#### Prompt:
Return each line from the records below that contains the word "list", matching upper and lower case exactly.

#### Information:
• • • • •
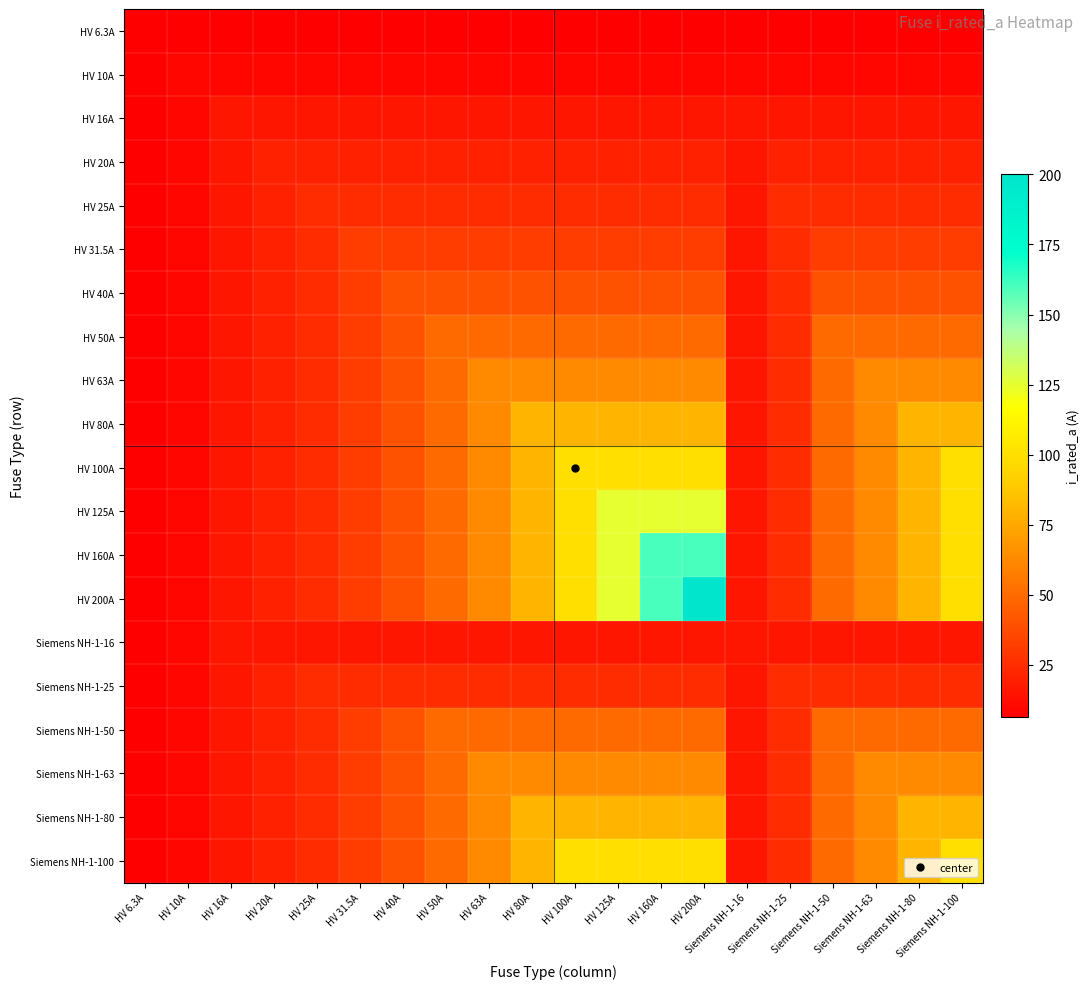

Reading left to right, list all the values displayed in this chart.

HV 6.3A: HV 6.3A=6.3	HV 10A=6.3	HV 16A=6.3	HV 20A=6.3	HV 25A=6.3	HV 31.5A=6.3	HV 40A=6.3	HV 50A=6.3	HV 63A=6.3	HV 80A=6.3	HV 100A=6.3	HV 125A=6.3	HV 160A=6.3	HV 200A=6.3	Siemens NH-1-16=6.3	Siemens NH-1-25=6.3	Siemens NH-1-50=6.3	Siemens NH-1-63=6.3	Siemens NH-1-80=6.3	Siemens NH-1-100=6.3
HV 10A: HV 6.3A=6.3	HV 10A=10.0	HV 16A=10.0	HV 20A=10.0	HV 25A=10.0	HV 31.5A=10.0	HV 40A=10.0	HV 50A=10.0	HV 63A=10.0	HV 80A=10.0	HV 100A=10.0	HV 125A=10.0	HV 160A=10.0	HV 200A=10.0	Siemens NH-1-16=10.0	Siemens NH-1-25=10.0	Siemens NH-1-50=10.0	Siemens NH-1-63=10.0	Siemens NH-1-80=10.0	Siemens NH-1-100=10.0
HV 16A: HV 6.3A=6.3	HV 10A=10.0	HV 16A=16.0	HV 20A=16.0	HV 25A=16.0	HV 31.5A=16.0	HV 40A=16.0	HV 50A=16.0	HV 63A=16.0	HV 80A=16.0	HV 100A=16.0	HV 125A=16.0	HV 160A=16.0	HV 200A=16.0	Siemens NH-1-16=16.0	Siemens NH-1-25=16.0	Siemens NH-1-50=16.0	Siemens NH-1-63=16.0	Siemens NH-1-80=16.0	Siemens NH-1-100=16.0
HV 20A: HV 6.3A=6.3	HV 10A=10.0	HV 16A=16.0	HV 20A=20.0	HV 25A=20.0	HV 31.5A=20.0	HV 40A=20.0	HV 50A=20.0	HV 63A=20.0	HV 80A=20.0	HV 100A=20.0	HV 125A=20.0	HV 160A=20.0	HV 200A=20.0	Siemens NH-1-16=16.0	Siemens NH-1-25=20.0	Siemens NH-1-50=20.0	Siemens NH-1-63=20.0	Siemens NH-1-80=20.0	Siemens NH-1-100=20.0
HV 25A: HV 6.3A=6.3	HV 10A=10.0	HV 16A=16.0	HV 20A=20.0	HV 25A=25.0	HV 31.5A=25.0	HV 40A=25.0	HV 50A=25.0	HV 63A=25.0	HV 80A=25.0	HV 100A=25.0	HV 125A=25.0	HV 160A=25.0	HV 200A=25.0	Siemens NH-1-16=16.0	Siemens NH-1-25=25.0	Siemens NH-1-50=25.0	Siemens NH-1-63=25.0	Siemens NH-1-80=25.0	Siemens NH-1-100=25.0
HV 31.5A: HV 6.3A=6.3	HV 10A=10.0	HV 16A=16.0	HV 20A=20.0	HV 25A=25.0	HV 31.5A=31.5	HV 40A=31.5	HV 50A=31.5	HV 63A=31.5	HV 80A=31.5	HV 100A=31.5	HV 125A=31.5	HV 160A=31.5	HV 200A=31.5	Siemens NH-1-16=16.0	Siemens NH-1-25=25.0	Siemens NH-1-50=31.5	Siemens NH-1-63=31.5	Siemens NH-1-80=31.5	Siemens NH-1-100=31.5
HV 40A: HV 6.3A=6.3	HV 10A=10.0	HV 16A=16.0	HV 20A=20.0	HV 25A=25.0	HV 31.5A=31.5	HV 40A=40.0	HV 50A=40.0	HV 63A=40.0	HV 80A=40.0	HV 100A=40.0	HV 125A=40.0	HV 160A=40.0	HV 200A=40.0	Siemens NH-1-16=16.0	Siemens NH-1-25=25.0	Siemens NH-1-50=40.0	Siemens NH-1-63=40.0	Siemens NH-1-80=40.0	Siemens NH-1-100=40.0
HV 50A: HV 6.3A=6.3	HV 10A=10.0	HV 16A=16.0	HV 20A=20.0	HV 25A=25.0	HV 31.5A=31.5	HV 40A=40.0	HV 50A=50.0	HV 63A=50.0	HV 80A=50.0	HV 100A=50.0	HV 125A=50.0	HV 160A=50.0	HV 200A=50.0	Siemens NH-1-16=16.0	Siemens NH-1-25=25.0	Siemens NH-1-50=50.0	Siemens NH-1-63=50.0	Siemens NH-1-80=50.0	Siemens NH-1-100=50.0
HV 63A: HV 6.3A=6.3	HV 10A=10.0	HV 16A=16.0	HV 20A=20.0	HV 25A=25.0	HV 31.5A=31.5	HV 40A=40.0	HV 50A=50.0	HV 63A=63.0	HV 80A=63.0	HV 100A=63.0	HV 125A=63.0	HV 160A=63.0	HV 200A=63.0	Siemens NH-1-16=16.0	Siemens NH-1-25=25.0	Siemens NH-1-50=50.0	Siemens NH-1-63=63.0	Siemens NH-1-80=63.0	Siemens NH-1-100=63.0
HV 80A: HV 6.3A=6.3	HV 10A=10.0	HV 16A=16.0	HV 20A=20.0	HV 25A=25.0	HV 31.5A=31.5	HV 40A=40.0	HV 50A=50.0	HV 63A=63.0	HV 80A=80.0	HV 100A=80.0	HV 125A=80.0	HV 160A=80.0	HV 200A=80.0	Siemens NH-1-16=16.0	Siemens NH-1-25=25.0	Siemens NH-1-50=50.0	Siemens NH-1-63=63.0	Siemens NH-1-80=80.0	Siemens NH-1-100=80.0
HV 100A: HV 6.3A=6.3	HV 10A=10.0	HV 16A=16.0	HV 20A=20.0	HV 25A=25.0	HV 31.5A=31.5	HV 40A=40.0	HV 50A=50.0	HV 63A=63.0	HV 80A=80.0	HV 100A=100.0	HV 125A=100.0	HV 160A=100.0	HV 200A=100.0	Siemens NH-1-16=16.0	Siemens NH-1-25=25.0	Siemens NH-1-50=50.0	Siemens NH-1-63=63.0	Siemens NH-1-80=80.0	Siemens NH-1-100=100.0
HV 125A: HV 6.3A=6.3	HV 10A=10.0	HV 16A=16.0	HV 20A=20.0	HV 25A=25.0	HV 31.5A=31.5	HV 40A=40.0	HV 50A=50.0	HV 63A=63.0	HV 80A=80.0	HV 100A=100.0	HV 125A=125.0	HV 160A=125.0	HV 200A=125.0	Siemens NH-1-16=16.0	Siemens NH-1-25=25.0	Siemens NH-1-50=50.0	Siemens NH-1-63=63.0	Siemens NH-1-80=80.0	Siemens NH-1-100=100.0
HV 160A: HV 6.3A=6.3	HV 10A=10.0	HV 16A=16.0	HV 20A=20.0	HV 25A=25.0	HV 31.5A=31.5	HV 40A=40.0	HV 50A=50.0	HV 63A=63.0	HV 80A=80.0	HV 100A=100.0	HV 125A=125.0	HV 160A=160.0	HV 200A=160.0	Siemens NH-1-16=16.0	Siemens NH-1-25=25.0	Siemens NH-1-50=50.0	Siemens NH-1-63=63.0	Siemens NH-1-80=80.0	Siemens NH-1-100=100.0
HV 200A: HV 6.3A=6.3	HV 10A=10.0	HV 16A=16.0	HV 20A=20.0	HV 25A=25.0	HV 31.5A=31.5	HV 40A=40.0	HV 50A=50.0	HV 63A=63.0	HV 80A=80.0	HV 100A=100.0	HV 125A=125.0	HV 160A=160.0	HV 200A=200.0	Siemens NH-1-16=16.0	Siemens NH-1-25=25.0	Siemens NH-1-50=50.0	Siemens NH-1-63=63.0	Siemens NH-1-80=80.0	Siemens NH-1-100=100.0
Siemens NH-1-16: HV 6.3A=6.3	HV 10A=10.0	HV 16A=16.0	HV 20A=16.0	HV 25A=16.0	HV 31.5A=16.0	HV 40A=16.0	HV 50A=16.0	HV 63A=16.0	HV 80A=16.0	HV 100A=16.0	HV 125A=16.0	HV 160A=16.0	HV 200A=16.0	Siemens NH-1-16=16.0	Siemens NH-1-25=16.0	Siemens NH-1-50=16.0	Siemens NH-1-63=16.0	Siemens NH-1-80=16.0	Siemens NH-1-100=16.0
Siemens NH-1-25: HV 6.3A=6.3	HV 10A=10.0	HV 16A=16.0	HV 20A=20.0	HV 25A=25.0	HV 31.5A=25.0	HV 40A=25.0	HV 50A=25.0	HV 63A=25.0	HV 80A=25.0	HV 100A=25.0	HV 125A=25.0	HV 160A=25.0	HV 200A=25.0	Siemens NH-1-16=16.0	Siemens NH-1-25=25.0	Siemens NH-1-50=25.0	Siemens NH-1-63=25.0	Siemens NH-1-80=25.0	Siemens NH-1-100=25.0
Siemens NH-1-50: HV 6.3A=6.3	HV 10A=10.0	HV 16A=16.0	HV 20A=20.0	HV 25A=25.0	HV 31.5A=31.5	HV 40A=40.0	HV 50A=50.0	HV 63A=50.0	HV 80A=50.0	HV 100A=50.0	HV 125A=50.0	HV 160A=50.0	HV 200A=50.0	Siemens NH-1-16=16.0	Siemens NH-1-25=25.0	Siemens NH-1-50=50.0	Siemens NH-1-63=50.0	Siemens NH-1-80=50.0	Siemens NH-1-100=50.0
Siemens NH-1-63: HV 6.3A=6.3	HV 10A=10.0	HV 16A=16.0	HV 20A=20.0	HV 25A=25.0	HV 31.5A=31.5	HV 40A=40.0	HV 50A=50.0	HV 63A=63.0	HV 80A=63.0	HV 100A=63.0	HV 125A=63.0	HV 160A=63.0	HV 200A=63.0	Siemens NH-1-16=16.0	Siemens NH-1-25=25.0	Siemens NH-1-50=50.0	Siemens NH-1-63=63.0	Siemens NH-1-80=63.0	Siemens NH-1-100=63.0
Siemens NH-1-80: HV 6.3A=6.3	HV 10A=10.0	HV 16A=16.0	HV 20A=20.0	HV 25A=25.0	HV 31.5A=31.5	HV 40A=40.0	HV 50A=50.0	HV 63A=63.0	HV 80A=80.0	HV 100A=80.0	HV 125A=80.0	HV 160A=80.0	HV 200A=80.0	Siemens NH-1-16=16.0	Siemens NH-1-25=25.0	Siemens NH-1-50=50.0	Siemens NH-1-63=63.0	Siemens NH-1-80=80.0	Siemens NH-1-100=80.0
Siemens NH-1-100: HV 6.3A=6.3	HV 10A=10.0	HV 16A=16.0	HV 20A=20.0	HV 25A=25.0	HV 31.5A=31.5	HV 40A=40.0	HV 50A=50.0	HV 63A=63.0	HV 80A=80.0	HV 100A=100.0	HV 125A=100.0	HV 160A=100.0	HV 200A=100.0	Siemens NH-1-16=16.0	Siemens NH-1-25=25.0	Siemens NH-1-50=50.0	Siemens NH-1-63=63.0	Siemens NH-1-80=80.0	Siemens NH-1-100=100.0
• • • • •
#### Answer to the problem:
Reading left to right, list all the values displayed in this chart.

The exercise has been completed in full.